DIRECTIVE:
The entries below are to be copied exactly, with every picture left out.

(Version comparison data)
[Start of section]

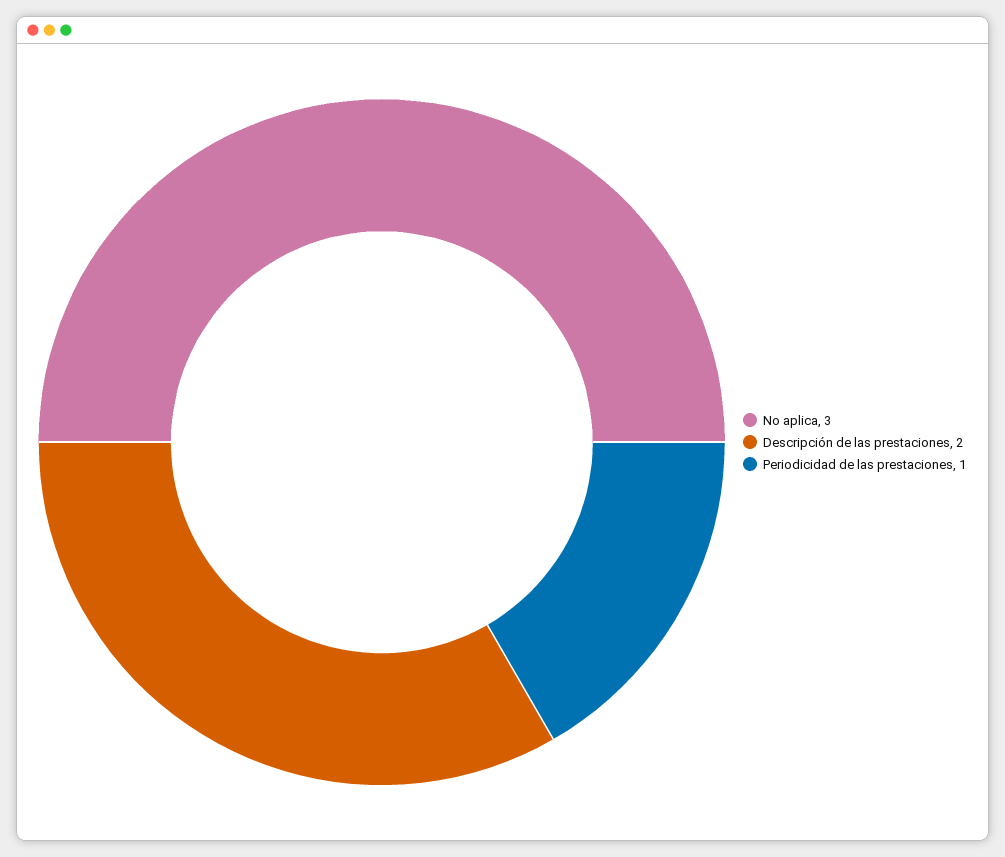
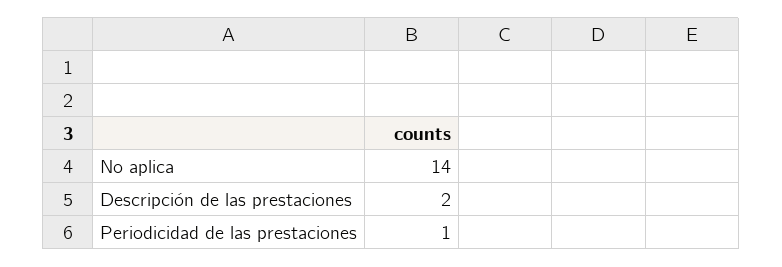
  {
-   "No aplica": 3,
+   "No aplica": 14,
    "Descripción de las prestaciones": 2,
    "Periodicidad de las prestaciones": 1
  }

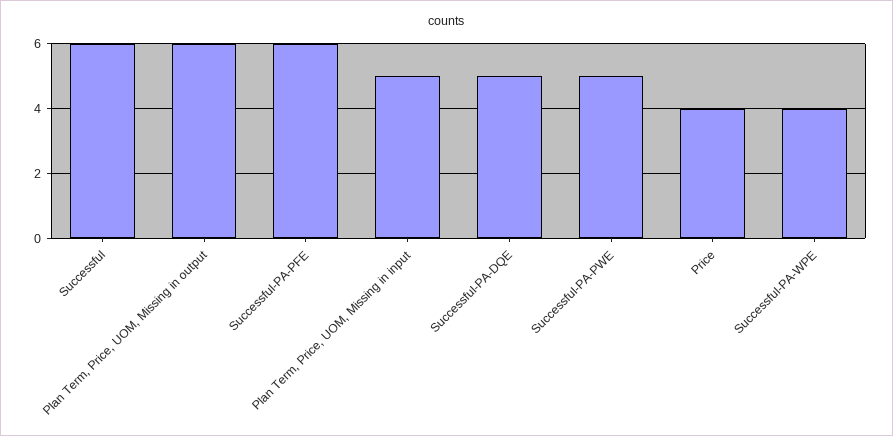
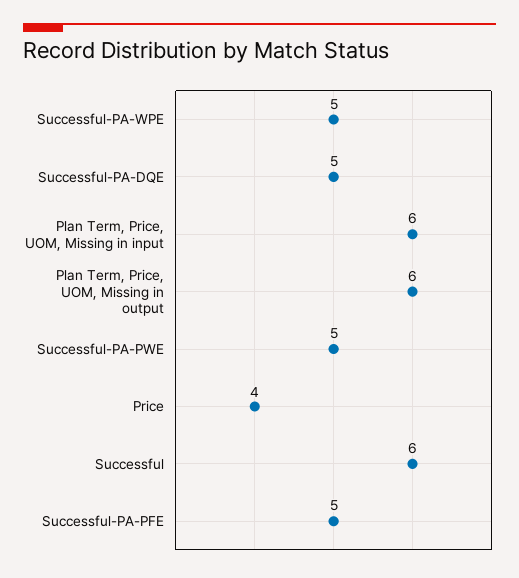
  {
    "Successful": 6,
    "Plan Term, Price, UOM, Missing in output": 6,
-   "Successful-PA-PFE": 6,
+   "Successful-PA-PFE": 5,
-   "Plan Term, Price, UOM, Missing in input": 5,
+   "Plan Term, Price, UOM, Missing in input": 6,
    "Successful-PA-DQE": 5,
    "Successful-PA-PWE": 5,
    "Price": 4,
-   "Successful-PA-WPE": 4
+   "Successful-PA-WPE": 5
  }

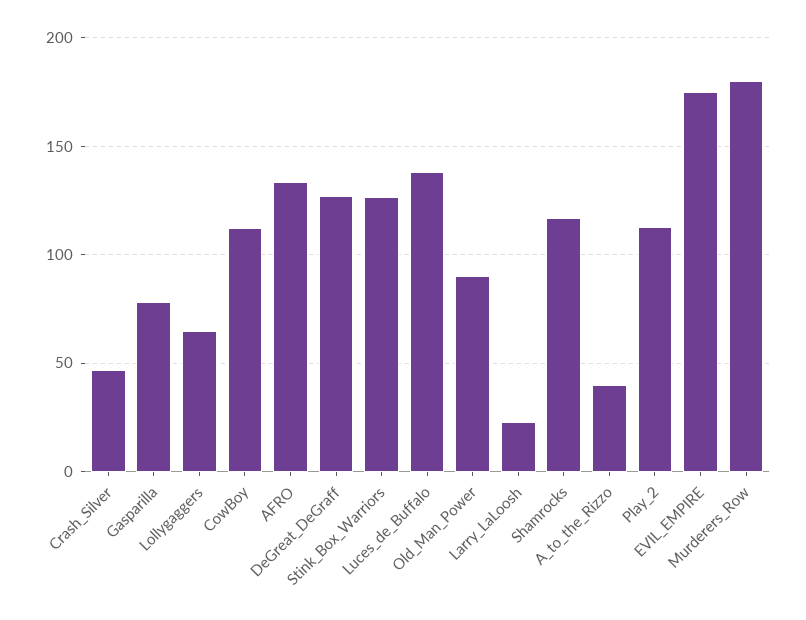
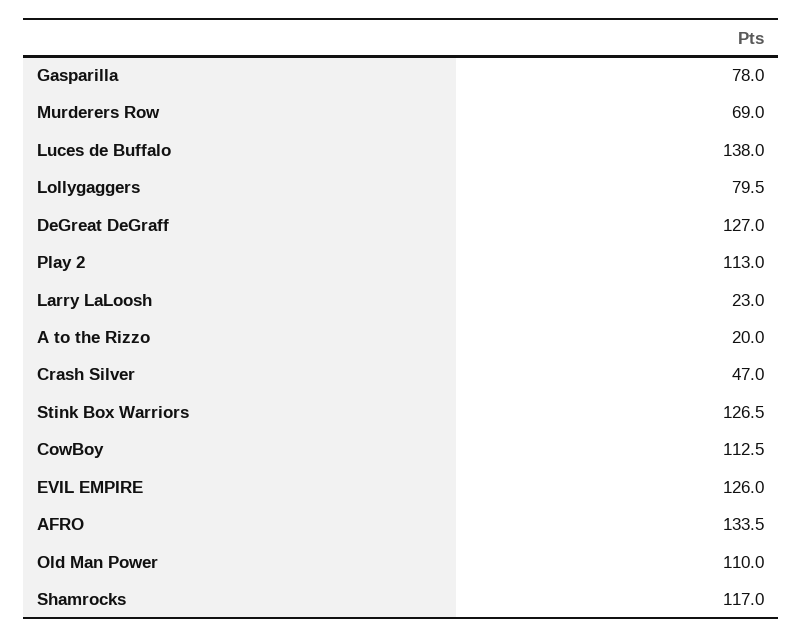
  {
    "Crash_Silver": 47,
    "Gasparilla": 78,
-   "Lollygaggers": 65,
+   "Lollygaggers": 79.5,
    "CowBoy": 112.5,
    "AFRO": 133.5,
    "DeGreat_DeGraff": 127,
    "Stink_Box_Warriors": 126.5,
    "Luces_de_Buffalo": 138,
-   "Old_Man_Power": 90,
+   "Old_Man_Power": 110,
    "Larry_LaLoosh": 23,
    "Shamrocks": 117,
-   "A_to_the_Rizzo": 40,
+   "A_to_the_Rizzo": 20,
    "Play_2": 113,
-   "EVIL_EMPIRE": 175,
+   "EVIL_EMPIRE": 126,
-   "Murderers_Row": 180
+   "Murderers_Row": 69
  }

[End of section]

FINAL ANSWER:
  {
-   "No aplica": 3,
+   "No aplica": 14,
    "Descripción de las prestaciones": 2,
    "Periodicidad de las prestaciones": 1
  }

  {
    "Successful": 6,
    "Plan Term, Price, UOM, Missing in output": 6,
-   "Successful-PA-PFE": 6,
+   "Successful-PA-PFE": 5,
-   "Plan Term, Price, UOM, Missing in input": 5,
+   "Plan Term, Price, UOM, Missing in input": 6,
    "Successful-PA-DQE": 5,
    "Successful-PA-PWE": 5,
    "Price": 4,
-   "Successful-PA-WPE": 4
+   "Successful-PA-WPE": 5
  }

  {
    "Crash_Silver": 47,
    "Gasparilla": 78,
-   "Lollygaggers": 65,
+   "Lollygaggers": 79.5,
    "CowBoy": 112.5,
    "AFRO": 133.5,
    "DeGreat_DeGraff": 127,
    "Stink_Box_Warriors": 126.5,
    "Luces_de_Buffalo": 138,
-   "Old_Man_Power": 90,
+   "Old_Man_Power": 110,
    "Larry_LaLoosh": 23,
    "Shamrocks": 117,
-   "A_to_the_Rizzo": 40,
+   "A_to_the_Rizzo": 20,
    "Play_2": 113,
-   "EVIL_EMPIRE": 175,
+   "EVIL_EMPIRE": 126,
-   "Murderers_Row": 180
+   "Murderers_Row": 69
  }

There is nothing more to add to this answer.